I’m not one of the lucky people with my own apple orchard, but I do celebrate Autumn with as many apple dishes as possible. I especially love Jonathan, Honey Crisp, and the new one, Sweet Tango.
But I also like to drink apple cider in the Fall. Lately, I’ve been reading about boiled cider which is just plain apple cider boiled down to a thick syrup. However, the price is over $10 for only a pint (2 cups) and it has to be mail-ordered which makes this a very expensive ingredient. So, why not make your own? All you need is a gallon of apple cider that costs around $3 and a little patience.
Why is boiled cider so tasty? Apple cider is very flavorful; boiling it down to a syrup makes it even MORE tasty with a strong sweet-tart apple flavor that complements many dishes. If you can’t find apple cider, use apple juice instead.
Boiled Apple Cider
Pour 3 cups of uncooked cider into the pot to see what that amount looks like so you know when the cider reaches that goal. I use a plastic ruler to gauge the depth of 3 cups of cider in my pot.
1 gallon apple cider
Large glass jar with a screw-on lid (at least 3 cups capacity)
4 to 5 hours of your time
 Pour the cider into a large, heavy-bottomed, nonreactive stockpot (not cast-iron, copper, or aluminum). Bring the mixture to a boil over medium-high heat, then reduce the heat to medium and simmer, uncovered, for 4 to 5 hours, stirring occasionally. It will gradually reduce down to 3 cups as it simmers.
Towards the end, the mixture will become noticeably thicker and more syrupy. Frequent stirring during the last 30 minutes is important to avoid scorching it. Remove from the heat and let cool for 15 minutes. Pour into a sterilized glass jar, screw the lid on tightly, and refrigerate, covered, indefinitely.
How to Use Boiled Cider
How can you use it? It is a dark brown similar to maple syrup, so it works best as an ingredient in darker-colored dishes. It will add phenomenal taste to your gluten-free baking. Stir a couple of tablespoons into the apple filling for Apple Crisp; replace honey or molasses in recipes for gingerbread, apple cake, or spice muffins; brush on grilled vegetables for a sweet-tart taste; add a bit to your homemade vinaigrette; drizzle over pancakes or waffles; eat it like jelly on cornbread; pour it over ice cream; drizzle it on grilled fruit; or add it to your favorite barbecue sauce. It keeps indefinitely in the refrigerator, although I guarantee you’ll use it up fairly quickly since the recipe only makes 3 cups.
Carol’s Special Tips
 Many recipes suggest boiling the syrup down to about 2 cups. But I found that this makes a very firm, hard-to-pour syrup once it is chilled. In fact, it was so hard that I had to pry it from the jar! So, I suggest boiling it down to 3 cups for easier pouring and measuring.

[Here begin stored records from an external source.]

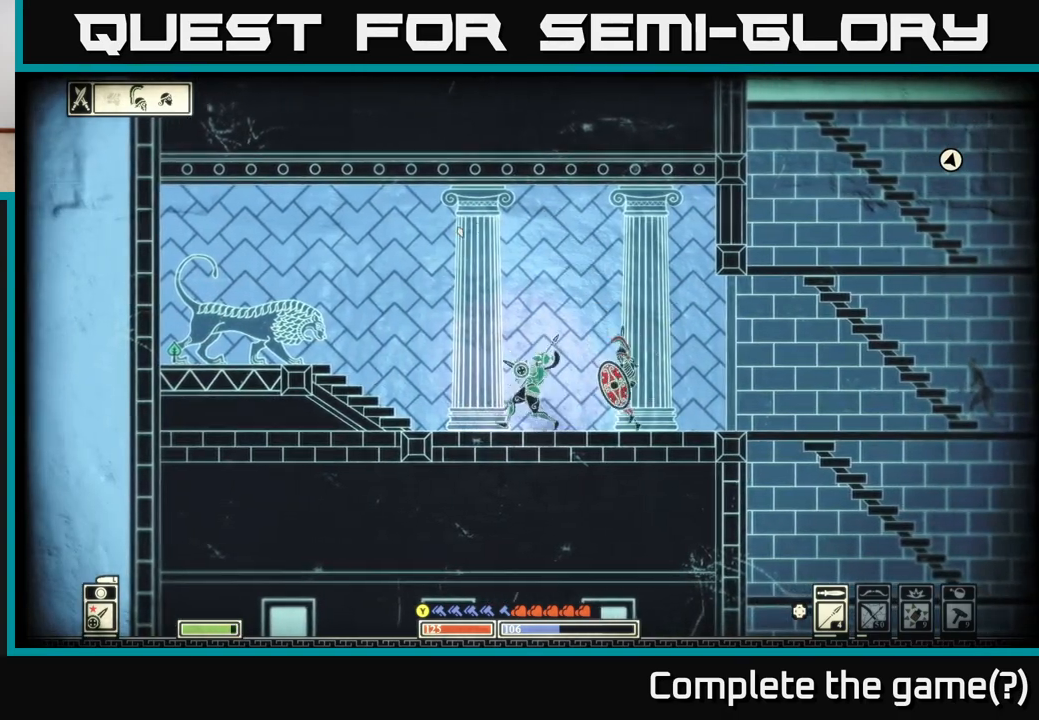
{"buttons": ["L2"], "left_stick": "left", "right_stick": "right", "events": [[100, "right_stick", "right"], [400, "left_stick", "up-left"], [500, "left_stick", "left"]]}
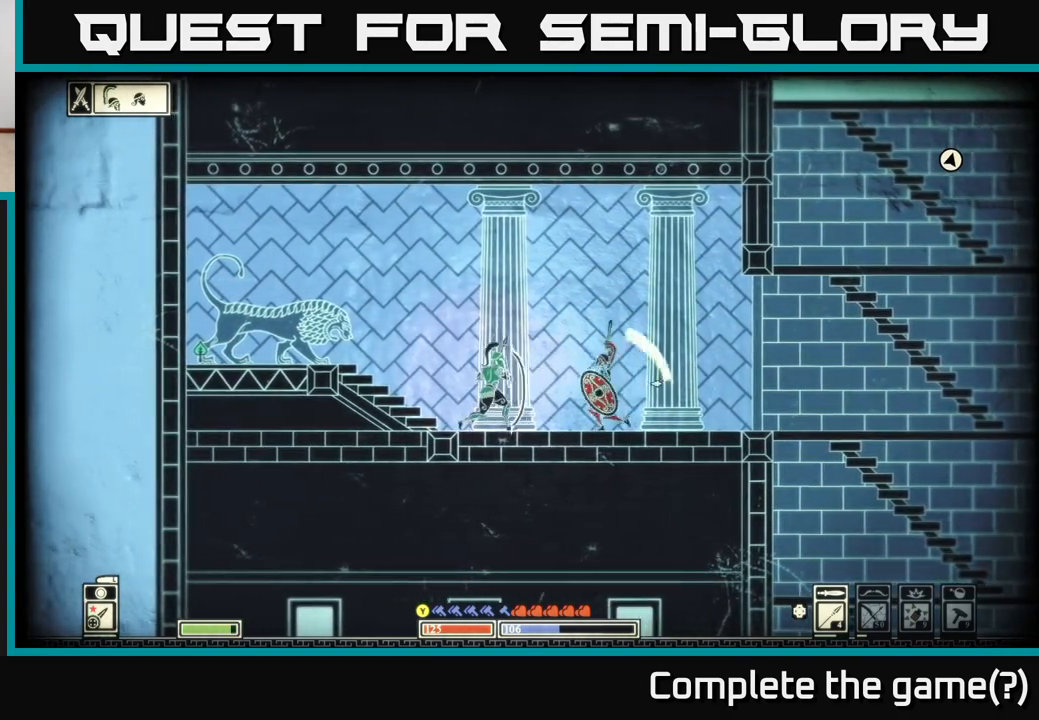
{"buttons": ["R2"], "left_stick": "right", "right_stick": "right", "events": [[267, "left_stick", "center"], [333, "L2", "up"], [333, "left_stick", "right"], [450, "R2", "down"]]}
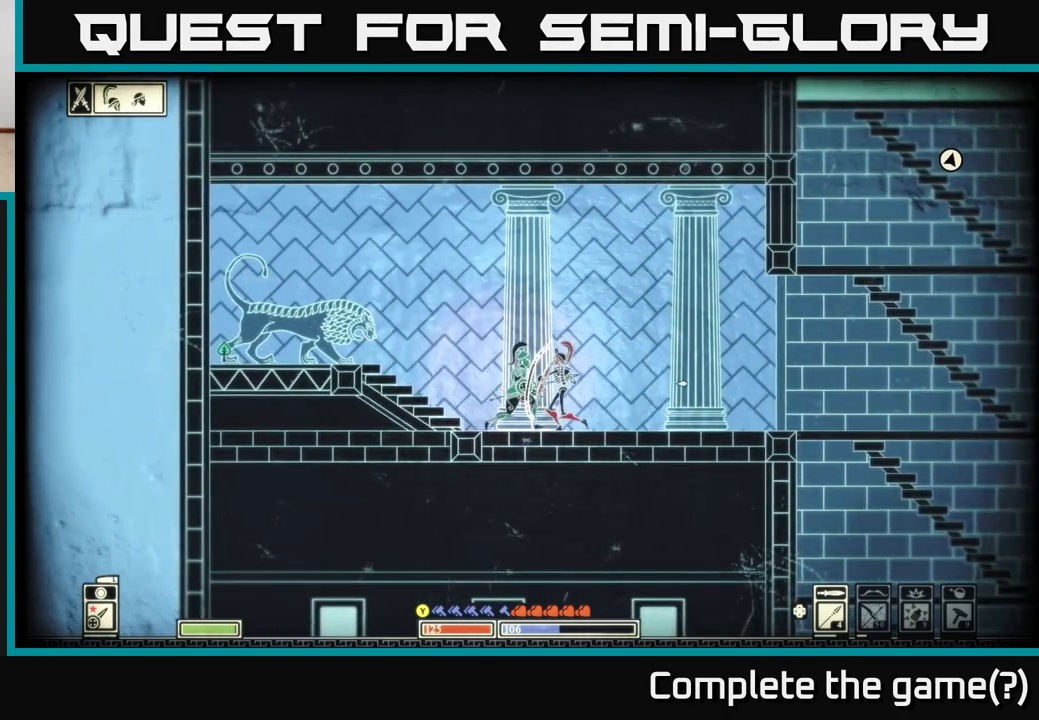
{"buttons": [], "left_stick": "left", "right_stick": "right", "events": [[67, "R2", "up"], [67, "left_stick", "left"]]}
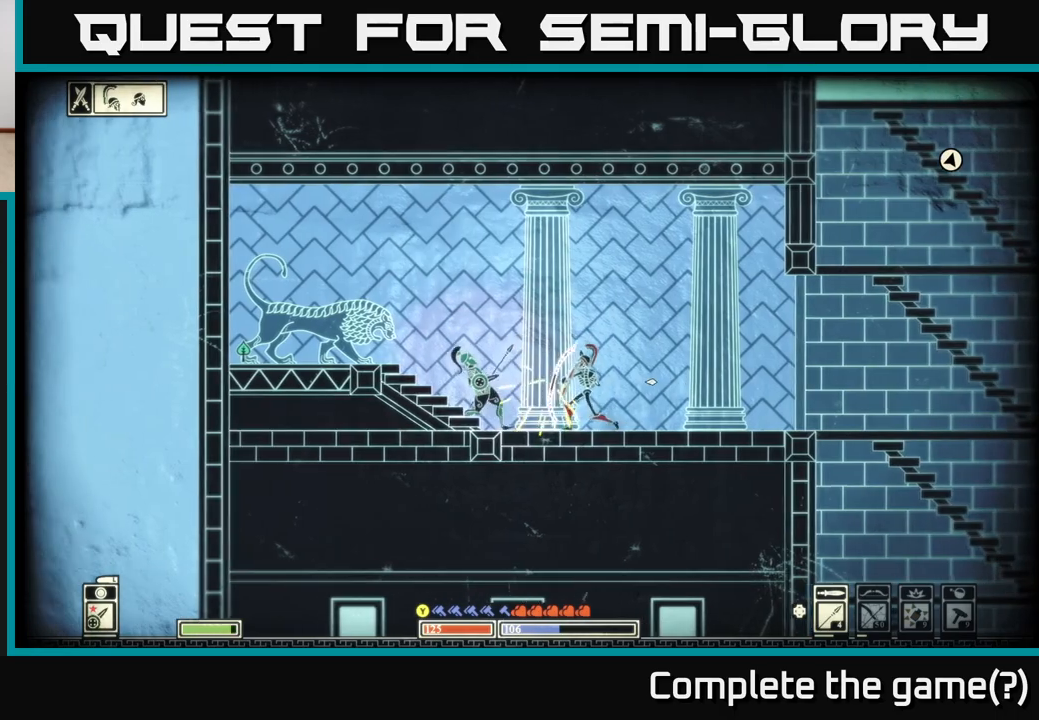
{"buttons": ["B"], "left_stick": "right", "right_stick": "center", "events": [[67, "left_stick", "center"], [283, "right_stick", "center"], [367, "left_stick", "right"], [467, "B", "down"]]}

 Rather than a wooden spoon, I use a spatula specially designed for high-heat. Its straight edge allows me to scrape the bottom of the pot more thoroughly than a rounded spoon would allow.
 Some recipes say to boil the cider down until it coats the back of the spoon but I found that this reduces it down too far (resulting in the hard mass I mentioned above).

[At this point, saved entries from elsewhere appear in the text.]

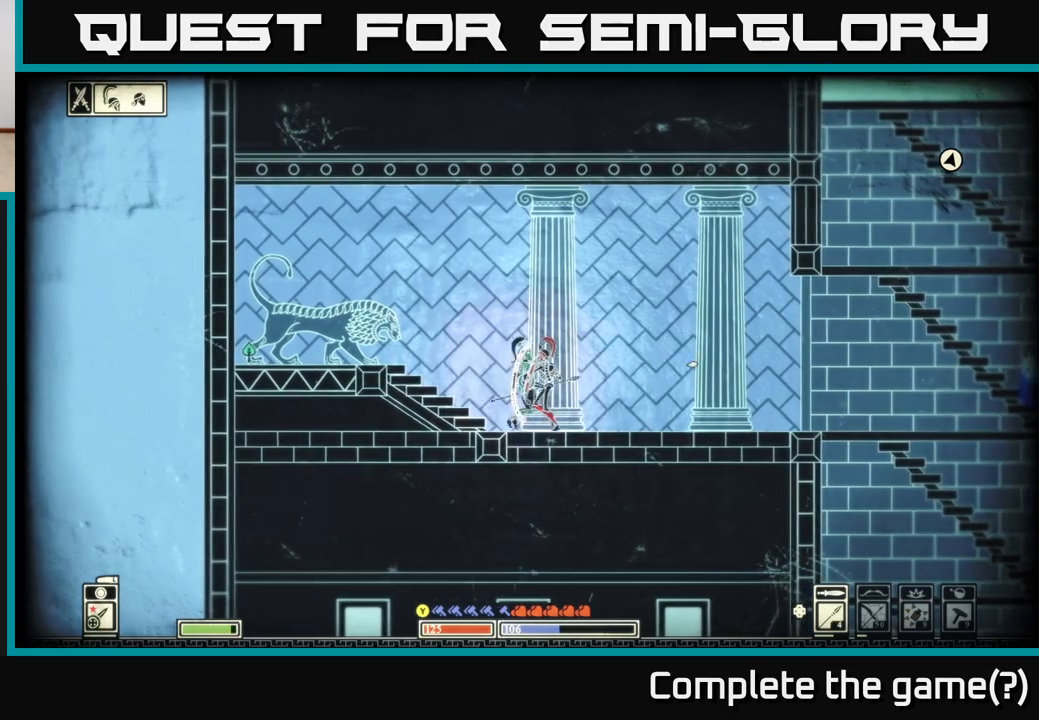
{"buttons": [], "left_stick": "right", "right_stick": "left", "events": [[100, "B", "up"], [333, "right_stick", "left"], [350, "left_stick", "left"], [467, "left_stick", "right"]]}
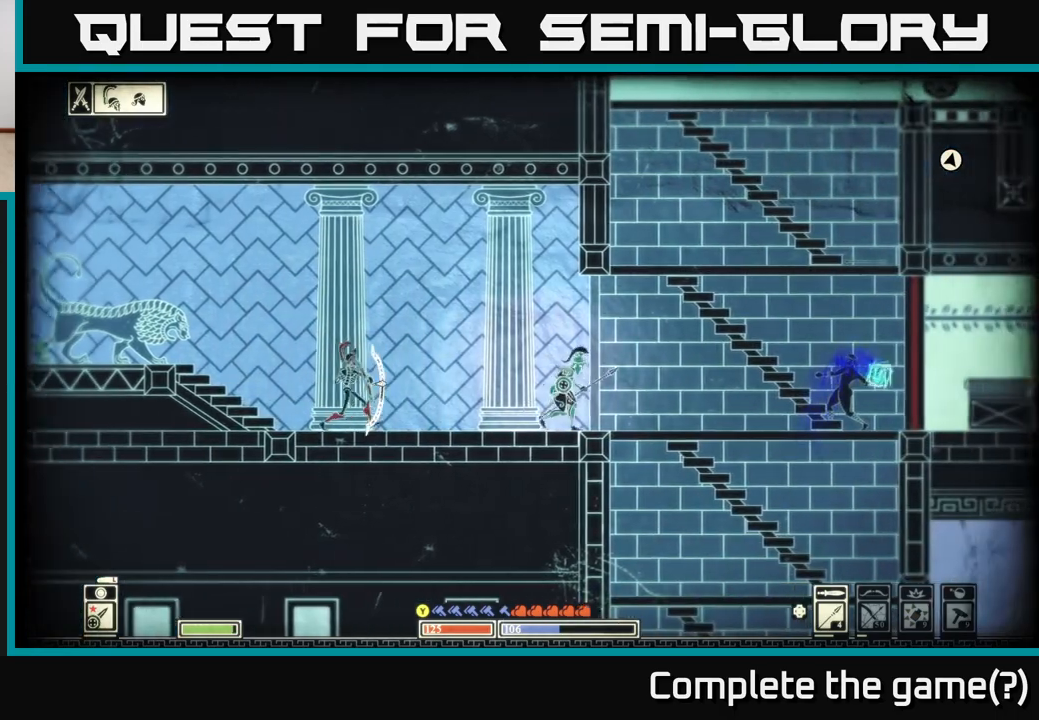
{"buttons": ["B", "L2"], "left_stick": "right", "right_stick": "center", "events": [[17, "right_stick", "right"], [283, "R2", "down"], [383, "L2", "down"], [383, "R2", "up"], [417, "right_stick", "center"], [483, "B", "down"]]}
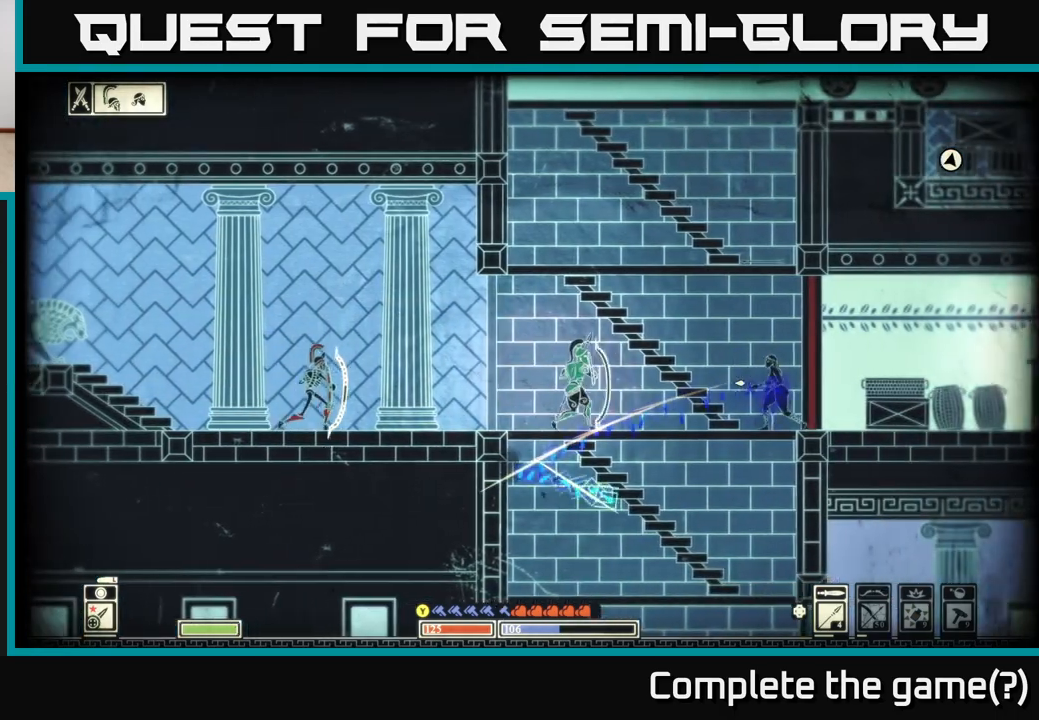
{"buttons": [], "left_stick": "left", "right_stick": "right", "events": [[33, "L2", "up"], [83, "B", "up"], [383, "left_stick", "left"], [383, "right_stick", "right"]]}
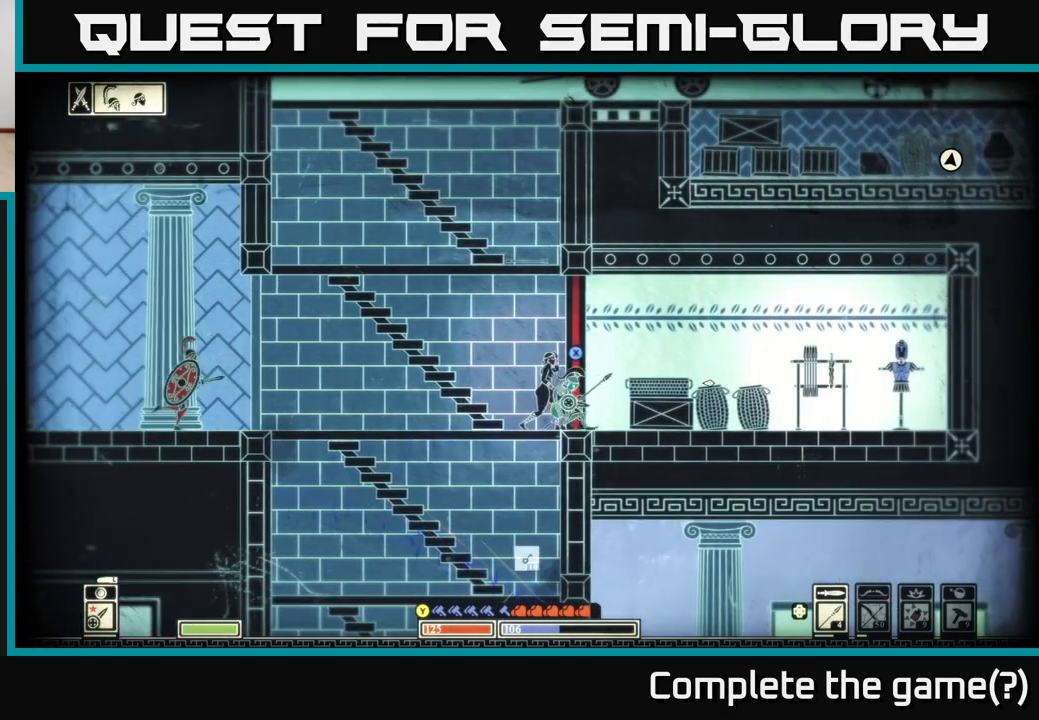
{"buttons": [], "left_stick": "center", "right_stick": "right", "events": [[133, "R2", "down"], [250, "R2", "up"], [433, "left_stick", "center"]]}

 If your boiled cider gets thick when chilled, be sure to warm it up to a liquid state before measuring.
 Be patient. This recipe takes time. Choose a Saturday or Sunday afternoon when you’re at home and can stir the pot frequently. Your reward is a delicious, gluten-free ingredient that costs a fraction of the store-bought version.
 As I looked through recipes where boiled cider would be appropriate, I noticed that many apple recipes call for Apple Pie Spice. In case you don’t have any on hand, you can make your own with the following recipe.
-1 teaspoon ground cinnamon
- 1/4 teaspoon ground nutmeg
-1/4 teaspoon ground ginger
Whisk together and store in a dark, dry place. Use within six months.